Jan 2, 2007 11:18 GMT  ·  By

The dramatic ice shelf breakages observed in the last years in Antarctica and Greenland keep on extending further and further on the North Pole area.

A giant ice shelf has broken out free from an island south of the North Pole, in the Canadian Arctic.

Satellite images alerted that the Ayles Ice Shelf, about the size of Manhattan, freed itself 16 months ago from the coast of Ellesmere Island, about 500 miles (800 km) south of the North Pole.

The shelf formed a new ice island, leaving a trail of icy floating boulders.

"This is a dramatic and disturbing event.

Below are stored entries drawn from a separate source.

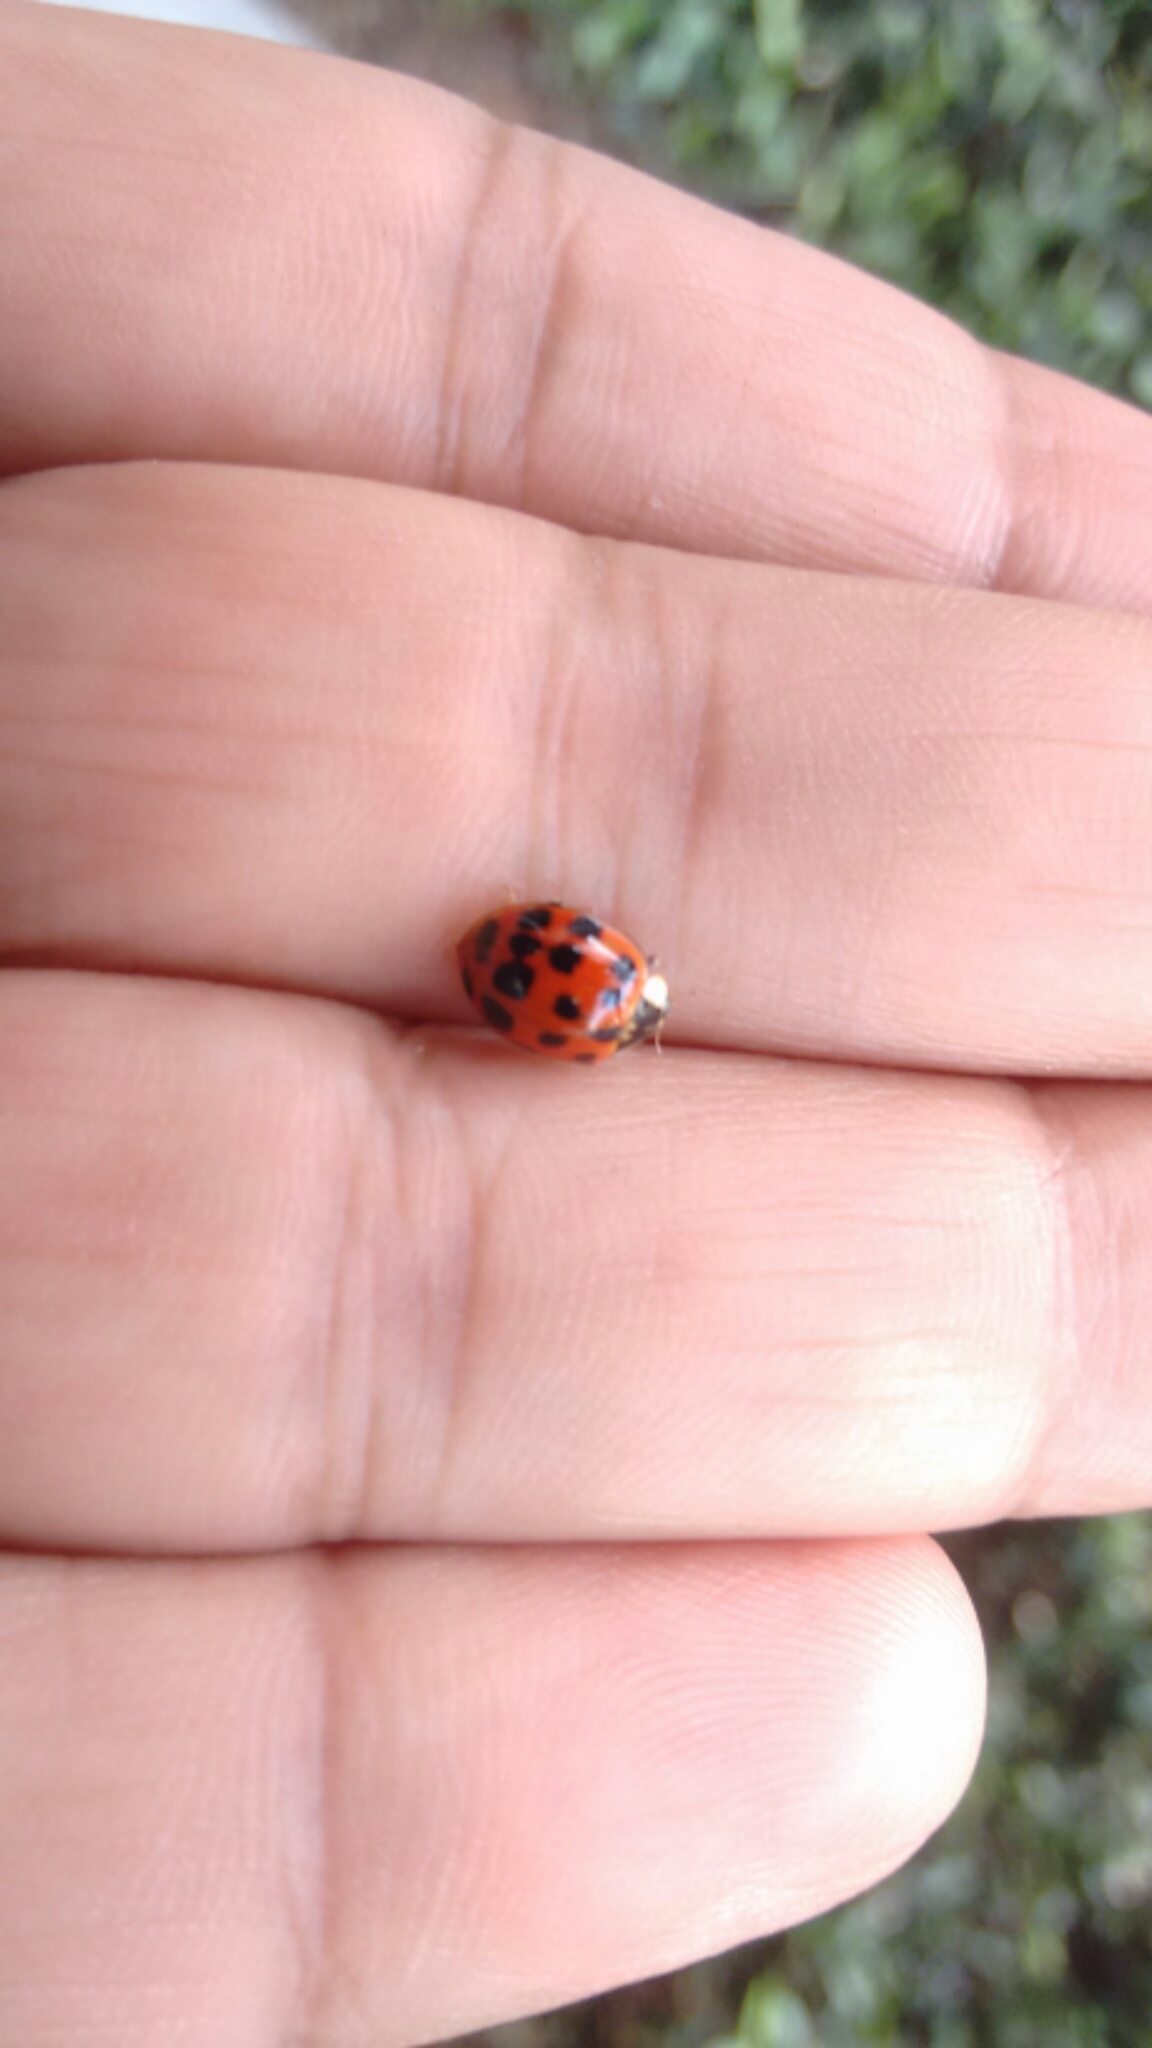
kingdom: Animalia
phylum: Arthropoda
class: Insecta
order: Coleoptera
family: Coccinellidae
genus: Harmonia
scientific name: Harmonia axyridis
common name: Harlequin ladybird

It shows that we are losing remarkable features of the Canadian North that have been in place for many thousands of years," said Warwick Vincent of Laval University.

"We are crossing climate thresholds, and these may signal the onset of accelerated change ahead."

The ice shelf was one of the six major ice shelves in Canada's Arctic, formed by 3,000 years old ice.

Ice shelves float on the sea but are binded to land.

This is the largest event of this type in Canada in nearly 30 years.

"It is consistent with climate change," said Vincent.

"We aren't able to connect all of the dots ... but unusually warm temperatures definitely played a major role."

Laurie Weir, who monitors ice conditions for the Canadian Ice Service, noticed in 2005 that the shelf had split and separated in satellite images.

Satellite images and seismic data (the event registered on earthquake monitors 155 miles (250 km) away) allowed Luke Copland, head of the new global ice lab at the University of Ottawa, to estimate that the ice shelf collapsed in the early afternoon of Aug. 13, 2005.

The speed with which climate change has affected the ice shelves has taken by surprise the scientists.

"Even 10 years ago scientists assumed that when global warming changes occur that it would happen gradually so that perhaps we expected these ice shelves just to melt away quite slowly," he said.

"Instead, satellite images showed the 9-mile (14 km) long crack, then the ice floating about a half mile from the coast within about an hour," Copland said.

"You could stand at one edge and not see the other side, and for something that large to move that quickly is quite amazing," he said.

The event was perhaps due to a combination of low accumulations of sea ice around the mass' edges as high winds blew it away and unusual warm temperatures.

"The region was 5.4 degrees F above average in the summer of 2005," he said.

"Ice shelves in Canada's far north have decreased in size by as much as 90 % since 1906, and global warming likely played a role in the Ayles break," Copland said.

"It's hard to tie one event to climate change, but when you look at the longer-term trend, the bigger picture, we've lost a lot of ice shelves on northern Ellesmere in the past century and this is that continuing," he said.

"And this is the biggest one in the last 25 years."

"The ice shelves get weaker and weaker as temperatures rise." said Derek Mueller, a polar researcher.

In 2002, he noticed that another ice shelf on Ellesmere Island had cracked in half.

"We're losing our ice shelves and this is a feature of the landscape that is in danger of disappearing altogether from Canada," Mueller said.

In a few days after breaking off, the Ayles Ice Shelf drifted about 30 miles (50 km) offshore before freezing into the sea ice.

Spring thawing will free the new ice island from its grip, making it extremely dangerous for ships.

"Over the next few years this ice island could drift into populated shipping routes," Weir said.